Flash forward to 2018, and the quality of Russian propaganda films has fallen dramatically. Case in point: “Maximum Impact,” a joint Russian-American action comedy about a top-secret summit meeting between the American secretary of state and Russian head of state, with the goal of shoring up relations between the two countries. (Much like the stated goal of the company that produced this film, Czar Pictures.)
In the film, the only thing getting in the way of the U.S. and Russia becoming best buds is a shadowy coalition between a raggedy Smoking Man-esque American (a Democrat?) played by Billy Baldwin and the Germans (?), who are plotting to frame the very innocent Russians for a terrorist attack. Starring in this picture, and a handful of recent films intent on portraying positive images of Russians, is the actor Alexander Nevsky, an Orange County Putin acolyte who looks like if you asked your grandmother to paint a portrait of Steven Seagal in her community art class, and acts like acting is his own personal hell that he must endure.
It’s not not a worthy cause to portray Russian citizens in a more flattering light; god knows American propagandistic films painted Soviets as the big bad for decades, and that’s not an easy image recovery. But hoo-boy, this movie has some pretty blatant intentions of specifically making the FSB (née KGB) look nice and not shady at all. Whatever, that’s fine. American cinema isn’t short on pro-CIA narratives. But aside from the political implications, you’ll find this film is also quite hateful of women, too. Goody!

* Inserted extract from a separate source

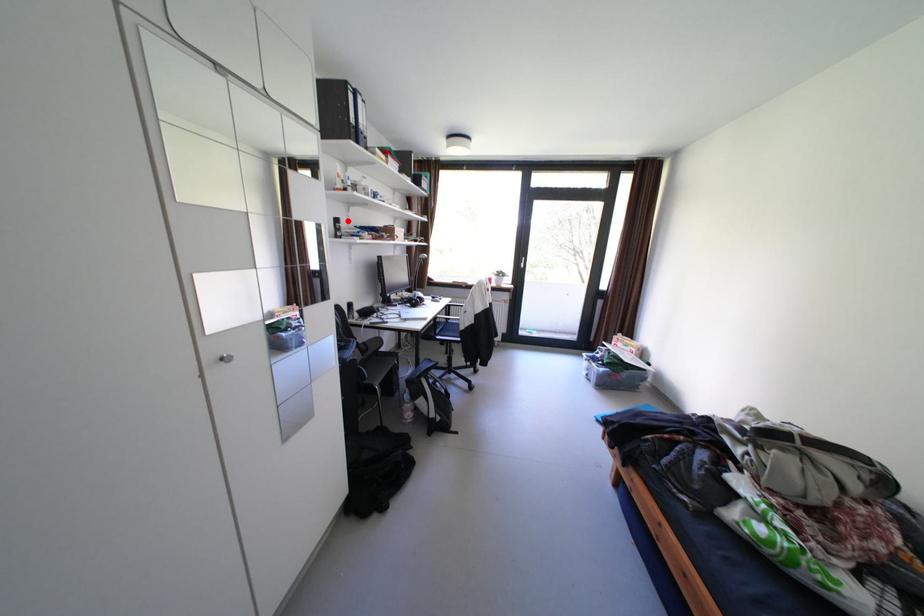
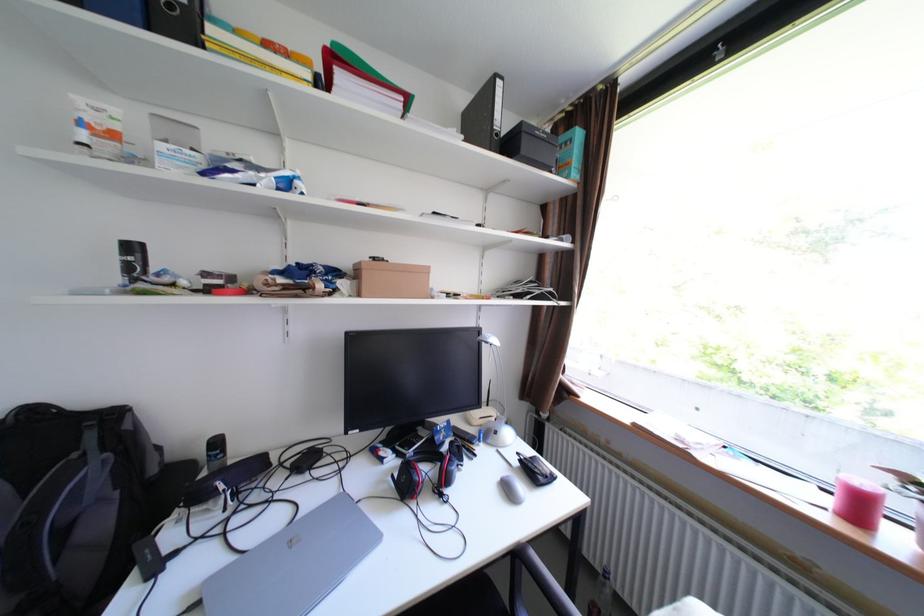
The point at the highlighted location is marked in the first image. Where is the corresponding point in the second image?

Directed by Andrzej Barkowiak — cinematographer of “The Verdict,” “Speed,” and “Falling Down” — this film bears zero resemblance to any film Barkowiak has ever made before, including those he directed himself, like the stunning 1990s breakout Jet Li vehicles “Romeo Must Die” or “Cradle 2 the Grave.” It is as though Barkowiak was body-snatched and replaced with Tommy Wiseau, and it doesn’t help that “Rush Hour” scribe Ross LaManna is recycling some of his worst jokes here, most of which focus on shaming and harassing women and then laughing at how frazzled they get, specifically Kelly Hu’s character Kate, a secret service officer.
When Kate and FSB agent Maxim (Nevsky) — Get it? Maxim-um Impact? — round up their people to take on the pesky Germans together, Kate’s subjected to humiliation after humiliation. At one point, Maxim comes up behind her, puts a giant silver bowl over her head to restrain and blind her, and begins cutting off her hair, while all the men laugh. “That was a $250 haircut,” she throws back at them before finishing with the scissors herself. Hahahaha! (In many cultures, forcibly cutting off a woman’s hair is a means of publicly dehumanizing them.)
Sometimes Kate gets to participate in her own sexualization, like when the teams are watching surveillance footage, and she remarks upon seeing herself that her pants aren’t doing her ass any favors. Another time, Kate gets the nutty idea to jack a car to better chase the Germans, and one of her peers lovingly calls her a “crazy-ass bitch.” For the life of me, I cannot understand why Hu signed on for this film. Perhaps it was the allure of physical comedy and kicking and punching the bad guys, both of which are rarely offered to women actors.
What’s most dizzying about this film has nothing to do with political messages; those are all too clear. Instead, it’s the particularly mean and bizarre humor that boggles the mind. It becomes impossible to decode the joke or what the hell LaManna was thinking.
Tom Arnold as Agent Barnes gets the most confounding of these scenes: Barnes chatters about his enlarged prostate and health issues constantly. When the team is en route to Russia, he interrupts a discussion, wailing about his need to pee. Only, when he opens the bathroom door, there is a teen girl texting on her phone, crouched by the toilet. Barnes yelps at her to, “Watch out!” And then we cut to an exterior of the plane, while we hear Barnes emphatically and vocally relieving himself, ostensibly right over the head of this teen girl. It’s scenes like these that will have you sighing, wondering what happened to the days of sophisticated propaganda.